## Document section:

    While the NBC reporter considers that “PCa is a huge issue in this country”, one would never know it from the ACS. By way of example … has anyone ever seen ACS promoting prostate cancer awareness at a Relay4Life event? I recently attended an ACS-sponsored conference that had more than 30 posters addressing breast cancer and less than 6 focused on prostate cancer.

    Anyone who believes anything Dr. Brawley says about prostate cancer will likely believe Donald Trump’s acceptance speech earlier tonight.

  2. I decided to look into the Sitemaster’s hypothesis that improved technology and its increased use contributed to the increase in metastatic diagnoses. I reasoned that, if true, many cases that would formerly have been diagnosed as high risk would now be diagnosed as metastatic. So I simply added together the number of high-risk and metastatic cases over the years.

    High-risk diagnoses rose rapidly until 2008, and then fell sharply to a nadir in 2012 and about the same in 2013. Metastatic diagnoses reached a nadir in 2007, and then increased steadily through 2013. Adding them together, the overall pattern is flat. There were a few years (2007-8 and 2010-11) where the combined total was over 18,000 cases per year, but the other years averaged around 17,000 cases. This seems to support the Sitemaster’s hypothesis.

    While the total number of high-risk plus metastatic cases is pretty steady, their percent of all diagnosed cases has risen from 22% in 2011 (range was 21% to 23% in 2004 to 2011) to 24% in 2012 to 26% in 2013. This is exactly the pattern we hope to see if we have a more rational screening policy — the number of diagnosed higher-risk cases stays flat while the number of diagnosed favorable-risk cases declines.

    The data in their analysis seem to support the hypothesis of improved screening technology and policy over the last few years.

  3. Thanks for doing the heavy lifting Allen.

    My observation is that the reduction in overall diagnoses is attributable to reduced PSA testing … so the increased proportion for high-risk and metastasized disease is deceptive. I do agree that improved screening has allowed the maintenance of better diagnosis for high-risk and Mx disease.

    I am, however, somewhat confused by your percentages. For example, in 2013 the CDC reports a total of 176,540 diagnosed men … +/- 17,000 represents 10%. What am I missing?

    Also, where do I find diagnoses by risk category?

## Task instructions:
From the prostate cancer discussion, extract the passage starting at "The data in" and ending at "am I missing?", copying it word for word.

Collected data entries
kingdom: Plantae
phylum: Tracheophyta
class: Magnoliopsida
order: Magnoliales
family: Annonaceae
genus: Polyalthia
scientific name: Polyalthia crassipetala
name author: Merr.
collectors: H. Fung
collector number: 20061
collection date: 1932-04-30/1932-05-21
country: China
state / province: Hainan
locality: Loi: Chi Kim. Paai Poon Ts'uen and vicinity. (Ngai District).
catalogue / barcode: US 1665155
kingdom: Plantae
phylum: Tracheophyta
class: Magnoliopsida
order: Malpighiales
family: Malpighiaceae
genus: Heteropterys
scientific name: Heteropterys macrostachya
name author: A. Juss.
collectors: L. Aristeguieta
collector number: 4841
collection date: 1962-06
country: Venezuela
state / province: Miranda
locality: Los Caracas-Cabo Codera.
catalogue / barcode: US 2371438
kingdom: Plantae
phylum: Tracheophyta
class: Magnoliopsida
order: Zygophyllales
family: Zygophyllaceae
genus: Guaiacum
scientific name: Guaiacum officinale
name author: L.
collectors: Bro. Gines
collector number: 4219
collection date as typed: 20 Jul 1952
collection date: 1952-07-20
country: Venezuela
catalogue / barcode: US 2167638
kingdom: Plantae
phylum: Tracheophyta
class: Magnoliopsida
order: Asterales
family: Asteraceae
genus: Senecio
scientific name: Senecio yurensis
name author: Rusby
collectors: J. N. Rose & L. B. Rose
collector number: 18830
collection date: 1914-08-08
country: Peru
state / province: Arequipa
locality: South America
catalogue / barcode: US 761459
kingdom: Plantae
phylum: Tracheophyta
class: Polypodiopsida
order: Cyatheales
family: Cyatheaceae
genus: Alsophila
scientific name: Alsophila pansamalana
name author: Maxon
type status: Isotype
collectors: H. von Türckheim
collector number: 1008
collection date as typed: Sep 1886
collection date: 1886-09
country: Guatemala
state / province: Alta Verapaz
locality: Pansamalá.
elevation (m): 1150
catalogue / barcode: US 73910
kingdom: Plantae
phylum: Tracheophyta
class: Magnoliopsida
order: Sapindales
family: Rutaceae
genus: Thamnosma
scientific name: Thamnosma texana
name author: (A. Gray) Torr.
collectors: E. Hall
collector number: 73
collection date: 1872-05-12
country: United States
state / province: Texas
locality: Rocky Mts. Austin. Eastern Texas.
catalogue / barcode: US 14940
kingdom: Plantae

## Expected answer:
The data in their analysis seem to support the hypothesis of improved screening technology and policy over the last few years.

  3. Thanks for doing the heavy lifting Allen.

    My observation is that the reduction in overall diagnoses is attributable to reduced PSA testing … so the increased proportion for high-risk and metastasized disease is deceptive. I do agree that improved screening has allowed the maintenance of better diagnosis for high-risk and Mx disease.

    I am, however, somewhat confused by your percentages. For example, in 2013 the CDC reports a total of 176,540 diagnosed men … +/- 17,000 represents 10%. What am I missing?